Paul de Clerck, who observes talks between member states for the NGO Friends of the Earth, didn’t find much to cheer. “Nothing about this proposal is compatible with the Paris Agreement or the European Green Deal,” he says. “With this modernisation, companies will continue to be able to use the Energy Charter to challenge states’ climate measures.”
If a common European line was hard to achieve, the effort pales in comparison to the negotiations taking place to modernise the treaty. Any changes need agreement from all members. Japan’s position couldn’t be clearer: “it is not necessary to amend the current ECT provisions”.
The treaty’s modernisation group have had four meetings over the last year. Discussions so far have been about fundamental questions, such as responsibility in cases for court costs. “It’s incredibly technical,” says a diplomat involved in the negotiations, who requested anonymity. “We spent six hours at a time with the talks for 16 days.” By his estimate, it will take at least two years before an agreement can be reached. The next round of negotiations starts in March.

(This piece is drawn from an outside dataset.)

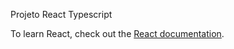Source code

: Projeto React Typescript

To learn React, check out the [React documentation](https://reactjs.org/).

According to the chair of the EU Parliament’s powerful trade committee, Bernd Lange (SPD), the EU has to get out of the Energy Charter Treaty: “I don’t see that a reasonable revision of the content is possible.” Then, according to Lange, there is only one consequence: “to terminate the Energy Charter Treaty”.
But withdrawal isn’t the easy solution that it might appear to be. Italy left in 2016, but languishing under a 20-year sunset clause, it can still be sued. Rockhopper is claiming $275m, including investment and estimated future lost profits. And as the government awaits the Rockhopper verdict, in the words of the Italian State Lawyer Giacomo Aiello, this system “really becomes Russian roulette”.
We asked the EU Commission about the apparent contradictions, and a spokesperson told us: “We will push very hard to bring about the reform. The ECT should not prevent States from making the transition from fossil fuels to sustainable sources of energy.”
One hope for the EU, if all else fails, is that the EU Court of Justice could soon prohibit intra-EU arbitration as being non-compatible with EU law.